Les lasers générant de telles impulsions n’ont pas un contraste temporel parfait : l’impulsion femtoseconde est “posée” sur un fond de lumière de durée nanoseconde, appelé piédestal (Fig. 1). Pour les lasers de puissance, tel que le laser UHI10 (Ultra-Haute Intensité 10 TW = 1013 W) du SPAM, ce fond continu est suffisamment intense pour modifier considérablement les cibles bien avant l’arrivée de l’impulsion femtoseconde. L’interaction à haute intensité se déroule alors dans des conditions très mal contrôlées.
Pour résoudre ce problème, un dispositif nommé “Miroir Plasma” a été développé au SPAM, en collaboration avec le LULI. Le faisceau laser, légèrement focalisé, est envoyé sur un multicouche diélectrique anti-reflet, qui réfléchit donc très peu le piédestal. L’impulsion femtoseconde intense est en revanche très bien réfléchie, car elle excite suffisamment d’électrons de conduction dans le diélectrique pour le transformer en métal. Le faisceau réfléchi doit donc se trouver “nettoyé” du piédestal situé en avant de l’impulsion. Une preuve directe est présentée sur la figure 1 : le contraste de UHI10 est augmenté d’un facteur 100 après réflexion sur le miroir plasma.
Cette amélioration du contraste temporel modifie de façon spectaculaire l’interaction avec les cibles, notamment les cibles solides. Ceci est illustré sur la Fig. 2 : en utilisant un miroir plasma, on parvient à générer des harmoniques d’ordres élevés (jusqu’à 20) du faisceau laser, en le focalisant sur une cible solide à un éclairement tel que les électrons oscillent à des vitesses proches de celle de la lumière. Sans miroir plasma, aucune harmonique n’est générée, car la cible est endommagée par le piédestal bien avant l’arrivée de l’impulsion femtoseconde.

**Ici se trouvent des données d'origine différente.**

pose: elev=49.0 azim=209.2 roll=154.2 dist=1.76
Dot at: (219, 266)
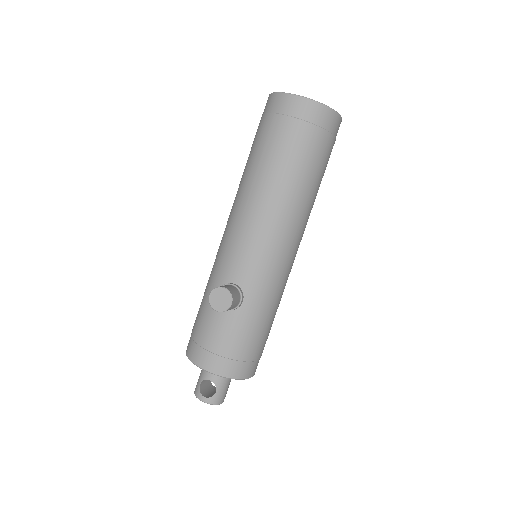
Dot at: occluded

L’utilisation systématique du miroir plasma sur le laser UHI10 ouvre donc d’importantes perspectives pour l’étude de l’interaction laser-matière à haute intensité.
Publications associées :
· High-Order Harmonics Generation by non-linear reflection of an intense high-contrast laser pulse on a plasma, P. Monot, G. Doumy, S. Dobosz, M. Perdrix, P. D’Oliveira, F. Quéré, F. Réau, Ph. Martin, P. Audebert, J.C. Gauthier, J.P. Geindre, Optics Letters 29(8) (2004) 893.
· Complete characterization of a plasma mirror for the production of high-contrast ultra-intense laser pulses, G. Doumy, F. Quéré, O. Gobert, M. Perdrix, Ph. Martin, P. Audebert, J.C. Gauthier, J.-P. Geindre, T. Wittmann, Physical Review E 69(2) (2004) 26402.
Et quand la même impulsion subi une double réflexion sur un miroir plasma ? Voir le fait marquant suivant en 2006 sur la génération d’harmonique !
Contact CEA : Fabien Quéré (SPAM/PHI)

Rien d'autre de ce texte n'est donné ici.